-- DATA RECORDS follows --

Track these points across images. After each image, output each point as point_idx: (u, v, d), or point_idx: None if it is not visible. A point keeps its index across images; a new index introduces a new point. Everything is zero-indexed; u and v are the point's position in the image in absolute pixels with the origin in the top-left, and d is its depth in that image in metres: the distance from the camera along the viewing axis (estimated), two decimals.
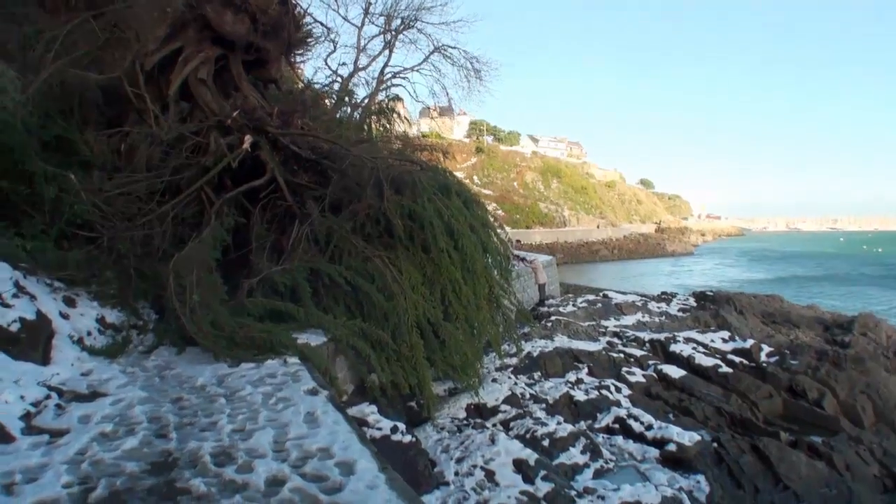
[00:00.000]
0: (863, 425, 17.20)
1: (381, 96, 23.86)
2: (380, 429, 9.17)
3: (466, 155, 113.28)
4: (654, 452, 13.09)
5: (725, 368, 19.51)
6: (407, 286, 11.39)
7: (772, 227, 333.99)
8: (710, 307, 32.22)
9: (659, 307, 31.52)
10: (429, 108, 35.48)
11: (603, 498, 9.89)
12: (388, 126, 19.51)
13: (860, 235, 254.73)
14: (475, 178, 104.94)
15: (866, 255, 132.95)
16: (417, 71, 27.10)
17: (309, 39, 19.77)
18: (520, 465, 10.13)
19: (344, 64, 24.37)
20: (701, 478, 12.09)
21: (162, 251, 10.80)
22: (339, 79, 23.25)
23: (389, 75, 25.99)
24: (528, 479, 9.80)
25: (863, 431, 16.54)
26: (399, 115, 20.48)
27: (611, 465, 11.99)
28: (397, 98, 24.94)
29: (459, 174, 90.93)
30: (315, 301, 10.75)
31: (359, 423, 8.83)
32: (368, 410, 9.60)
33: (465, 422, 12.61)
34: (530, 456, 10.45)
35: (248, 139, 12.61)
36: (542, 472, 10.04)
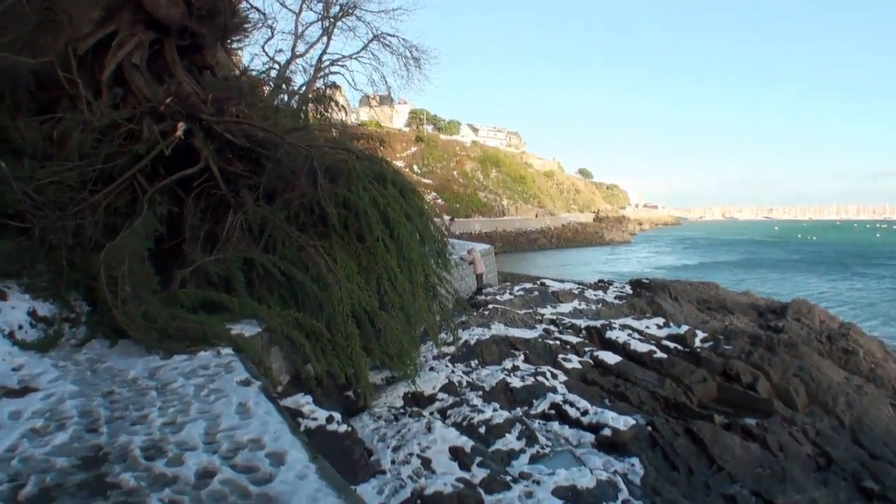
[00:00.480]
0: (796, 407, 17.64)
1: (319, 84, 23.63)
2: (315, 419, 9.14)
3: (406, 144, 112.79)
4: (589, 437, 13.27)
5: (660, 354, 19.84)
6: (342, 275, 11.33)
7: (708, 217, 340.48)
8: (646, 294, 32.66)
9: (595, 295, 31.87)
10: (368, 96, 35.30)
11: (538, 483, 9.98)
12: (325, 114, 19.38)
13: (795, 224, 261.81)
14: (415, 167, 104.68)
15: (799, 242, 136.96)
16: (356, 59, 26.92)
17: (246, 25, 19.55)
18: (456, 453, 10.19)
19: (281, 51, 24.06)
20: (636, 461, 12.30)
21: (94, 241, 10.51)
22: (276, 66, 22.94)
23: (328, 63, 25.76)
24: (465, 466, 9.87)
25: (796, 413, 16.97)
26: (337, 103, 20.31)
27: (546, 450, 12.12)
28: (335, 86, 24.70)
29: (399, 163, 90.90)
30: (249, 291, 10.65)
31: (294, 414, 8.81)
32: (304, 401, 9.55)
33: (401, 410, 12.64)
34: (466, 443, 10.52)
35: (181, 126, 12.40)
36: (478, 459, 10.11)
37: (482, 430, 12.08)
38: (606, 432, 13.15)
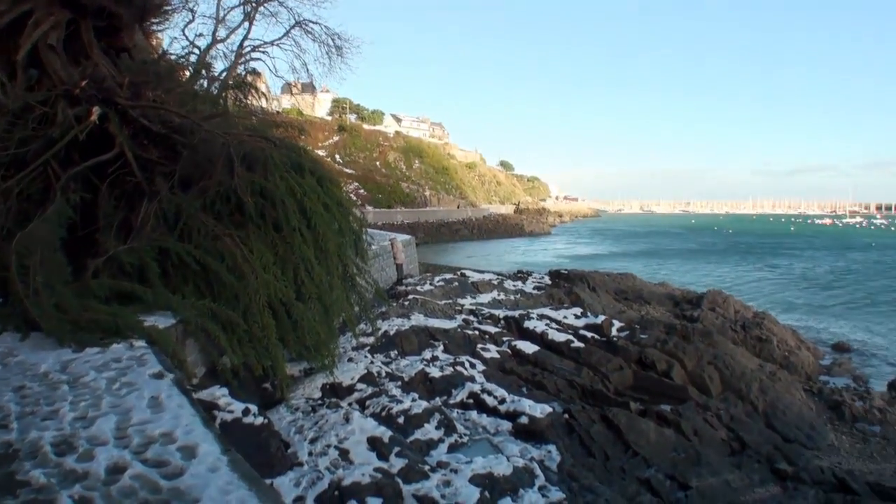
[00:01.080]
0: (710, 394, 18.23)
1: (240, 70, 23.21)
2: (231, 412, 9.01)
3: (328, 133, 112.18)
4: (507, 425, 13.47)
5: (578, 343, 20.21)
6: (258, 265, 11.18)
7: (627, 210, 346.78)
8: (564, 285, 33.22)
9: (515, 285, 32.27)
10: (290, 84, 34.84)
11: (456, 471, 10.05)
12: (245, 101, 19.09)
13: (712, 218, 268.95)
14: (337, 156, 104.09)
15: (715, 234, 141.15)
16: (278, 45, 26.42)
17: (165, 7, 19.01)
18: (374, 443, 10.21)
19: (202, 35, 23.40)
20: (552, 448, 12.50)
21: (6, 230, 10.21)
22: (196, 50, 22.36)
23: (249, 49, 25.22)
24: (383, 457, 9.89)
25: (710, 399, 17.53)
26: (257, 90, 20.04)
27: (465, 439, 12.22)
28: (256, 73, 24.32)
29: (321, 152, 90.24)
30: (164, 282, 10.42)
31: (209, 407, 8.68)
32: (220, 393, 9.40)
33: (319, 402, 12.59)
34: (385, 433, 10.54)
35: (95, 111, 12.04)
36: (397, 449, 10.15)
37: (401, 420, 12.12)
38: (524, 420, 13.34)
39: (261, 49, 25.86)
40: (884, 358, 28.57)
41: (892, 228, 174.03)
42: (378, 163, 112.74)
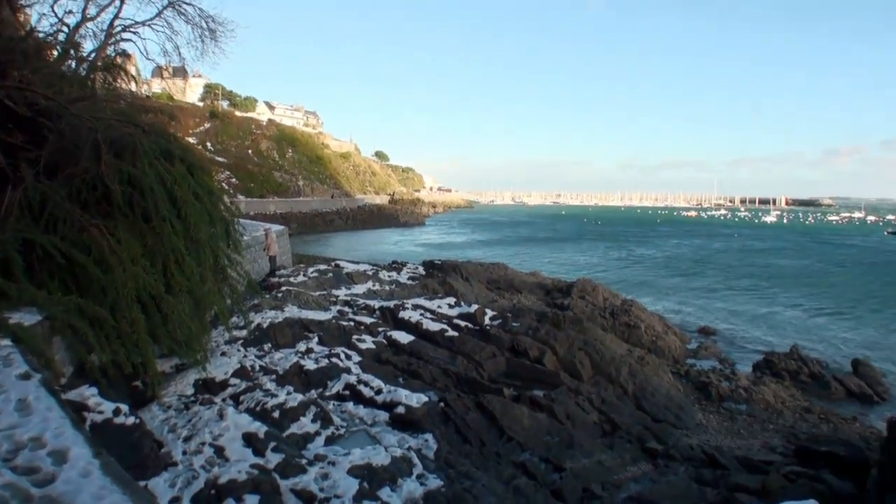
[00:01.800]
0: (582, 378, 18.81)
1: (109, 51, 22.25)
2: (101, 412, 8.65)
3: (200, 120, 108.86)
4: (384, 416, 13.55)
5: (452, 332, 20.49)
6: (126, 258, 10.77)
7: (499, 201, 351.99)
8: (438, 275, 33.57)
9: (389, 276, 32.40)
10: (161, 67, 33.67)
11: (334, 464, 10.05)
12: (114, 84, 18.38)
13: (581, 209, 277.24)
14: (209, 144, 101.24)
15: (584, 225, 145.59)
16: (150, 26, 25.34)
17: None
18: (250, 439, 10.08)
19: (71, 12, 22.17)
20: (429, 436, 12.66)
21: None
22: (65, 28, 21.39)
23: (120, 28, 24.09)
24: (259, 452, 9.78)
25: (581, 384, 18.08)
26: (127, 72, 19.31)
27: (342, 430, 12.26)
28: (126, 54, 23.36)
29: (192, 140, 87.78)
30: (28, 276, 9.94)
31: (79, 408, 8.35)
32: (89, 393, 9.02)
33: (192, 398, 12.30)
34: (260, 428, 10.42)
35: None
36: (273, 444, 10.06)
37: (276, 414, 12.02)
38: (400, 410, 13.45)
39: (132, 29, 24.81)
40: (747, 340, 30.39)
41: (756, 221, 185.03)
42: (250, 151, 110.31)
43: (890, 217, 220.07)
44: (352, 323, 20.49)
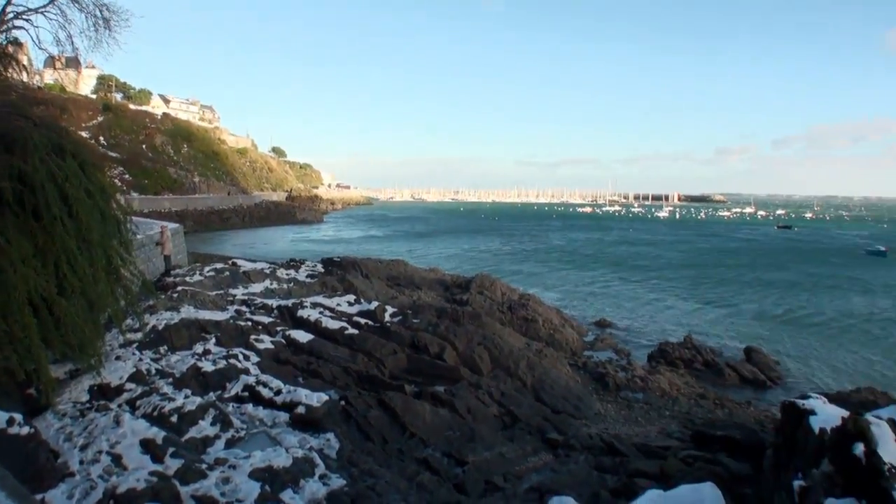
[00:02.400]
0: (481, 372, 19.02)
1: (0, 39, 21.31)
2: None
3: (93, 113, 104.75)
4: (284, 416, 13.48)
5: (352, 330, 20.46)
6: (16, 258, 10.40)
7: (398, 198, 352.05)
8: (337, 272, 33.44)
9: (287, 274, 32.05)
10: (53, 57, 32.43)
11: (235, 467, 9.94)
12: (4, 74, 17.63)
13: (479, 205, 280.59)
14: (101, 138, 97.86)
15: (481, 220, 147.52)
16: (42, 14, 24.42)
17: None
18: (148, 445, 9.88)
19: None
20: (331, 435, 12.66)
21: None
22: None
23: (12, 15, 23.09)
24: (158, 459, 9.60)
25: (482, 378, 18.24)
26: (18, 62, 18.54)
27: (242, 433, 12.10)
28: (18, 43, 22.39)
29: (84, 133, 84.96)
30: None
31: None
32: None
33: (88, 405, 11.97)
34: (158, 434, 10.23)
35: None
36: (172, 449, 9.89)
37: (174, 418, 11.79)
38: (301, 410, 13.39)
39: (24, 17, 23.85)
40: (642, 331, 31.35)
41: (649, 216, 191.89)
42: (144, 146, 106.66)
43: (780, 212, 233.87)
44: (249, 323, 20.25)
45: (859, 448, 7.43)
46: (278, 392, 14.31)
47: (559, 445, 14.56)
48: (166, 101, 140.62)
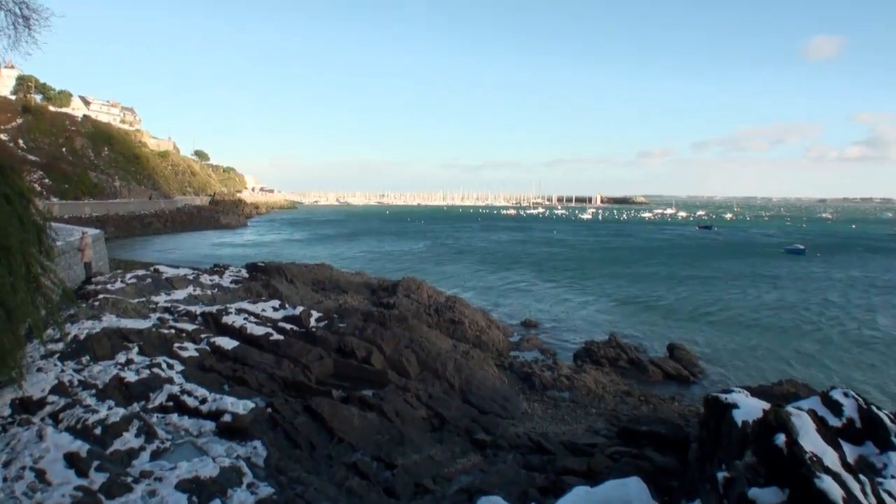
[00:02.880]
0: (409, 375, 19.13)
1: None
2: None
3: (12, 115, 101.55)
4: (210, 425, 13.37)
5: (277, 336, 20.40)
6: None
7: (323, 201, 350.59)
8: (262, 277, 33.27)
9: (211, 280, 31.75)
10: None
11: (161, 479, 9.88)
12: None
13: (405, 209, 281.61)
14: (21, 141, 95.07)
15: (408, 223, 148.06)
16: None
17: None
18: (72, 459, 9.74)
19: None
20: (258, 443, 12.61)
21: None
22: None
23: None
24: (82, 473, 9.48)
25: (409, 381, 18.34)
26: None
27: (167, 444, 12.02)
28: None
29: (2, 136, 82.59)
30: None
31: None
32: None
33: (9, 419, 11.77)
34: (82, 447, 10.08)
35: None
36: (97, 463, 9.78)
37: (98, 431, 11.63)
38: (227, 418, 13.31)
39: None
40: (567, 330, 31.91)
41: (573, 218, 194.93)
42: (64, 149, 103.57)
43: (700, 213, 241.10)
44: (173, 330, 20.03)
45: (781, 438, 7.74)
46: (203, 401, 14.19)
47: (487, 446, 14.76)
48: (87, 103, 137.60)
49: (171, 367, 16.63)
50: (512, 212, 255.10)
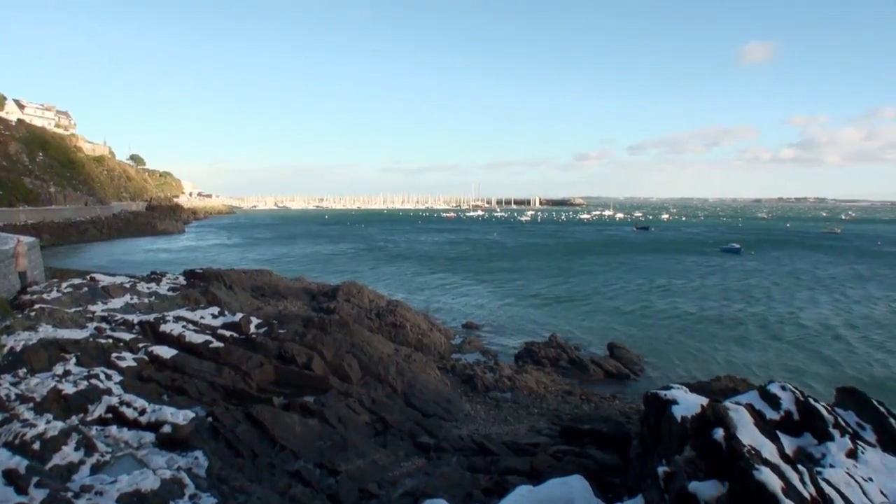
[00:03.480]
0: (351, 380, 19.14)
1: None
2: None
3: None
4: (150, 437, 13.28)
5: (217, 343, 20.21)
6: None
7: (262, 206, 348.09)
8: (200, 284, 33.04)
9: (149, 287, 31.44)
10: None
11: (101, 493, 9.77)
12: None
13: (345, 212, 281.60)
14: None
15: (347, 227, 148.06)
16: None
17: None
18: (10, 476, 9.58)
19: None
20: (199, 453, 12.56)
21: None
22: None
23: None
24: (21, 490, 9.34)
25: (351, 386, 18.38)
26: None
27: (107, 457, 11.88)
28: None
29: None
30: None
31: None
32: None
33: None
34: (20, 463, 9.92)
35: None
36: (36, 479, 9.62)
37: (37, 445, 11.43)
38: (167, 429, 13.24)
39: None
40: (508, 331, 32.40)
41: (512, 220, 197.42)
42: None
43: (637, 214, 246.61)
44: (110, 340, 19.73)
45: (719, 433, 7.99)
46: (143, 412, 14.06)
47: (431, 449, 14.89)
48: (21, 107, 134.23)
49: (109, 377, 16.40)
50: (451, 214, 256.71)
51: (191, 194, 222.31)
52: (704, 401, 9.60)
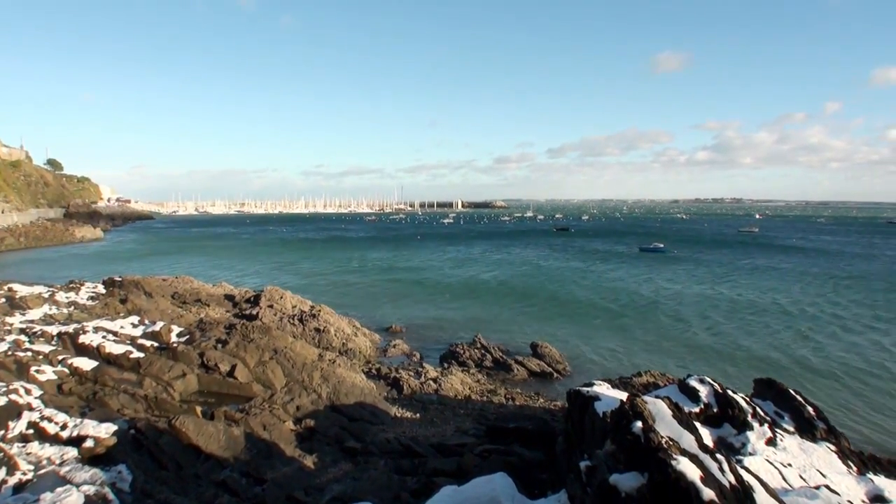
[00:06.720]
0: (275, 388, 19.08)
1: None
2: None
3: None
4: (73, 452, 13.12)
5: (137, 353, 20.04)
6: None
7: (182, 211, 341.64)
8: (120, 293, 32.52)
9: (67, 297, 30.91)
10: None
11: None
12: None
13: (266, 217, 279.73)
14: None
15: (268, 233, 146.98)
16: None
17: None
18: None
19: None
20: (122, 467, 12.46)
21: None
22: None
23: None
24: None
25: (276, 393, 18.33)
26: None
27: (30, 475, 11.73)
28: None
29: None
30: None
31: None
32: None
33: None
34: None
35: None
36: None
37: None
38: (89, 444, 13.11)
39: None
40: (432, 334, 32.71)
41: (434, 223, 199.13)
42: None
43: (557, 216, 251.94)
44: (29, 353, 19.42)
45: (637, 426, 8.27)
46: (64, 426, 13.88)
47: (358, 453, 14.98)
48: None
49: (29, 392, 16.13)
50: (373, 218, 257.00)
51: (110, 200, 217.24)
52: (626, 396, 9.89)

-- DATA RECORDS concluded --

» ACTION ITEM
The response should hold only an exact retyping of the lines from the beginning of the data through the line containing "3: (466, 155, 113.28)", both ends kept, pictures omitted.

» RESULT
Track these points across images. After each image, output each point as point_idx: (u, v, d), or point_idx: None if it is not visible. A point keeps its index across images; a new index introduces a new point. Everything is zero-indexed; u and v are the point's position in the image in absolute pixels with the origin in the top-left, and d is its depth in that image in metres: the distance from the camera along the viewing axis (estimated), two decimals.
[00:00.000]
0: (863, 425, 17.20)
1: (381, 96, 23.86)
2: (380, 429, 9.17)
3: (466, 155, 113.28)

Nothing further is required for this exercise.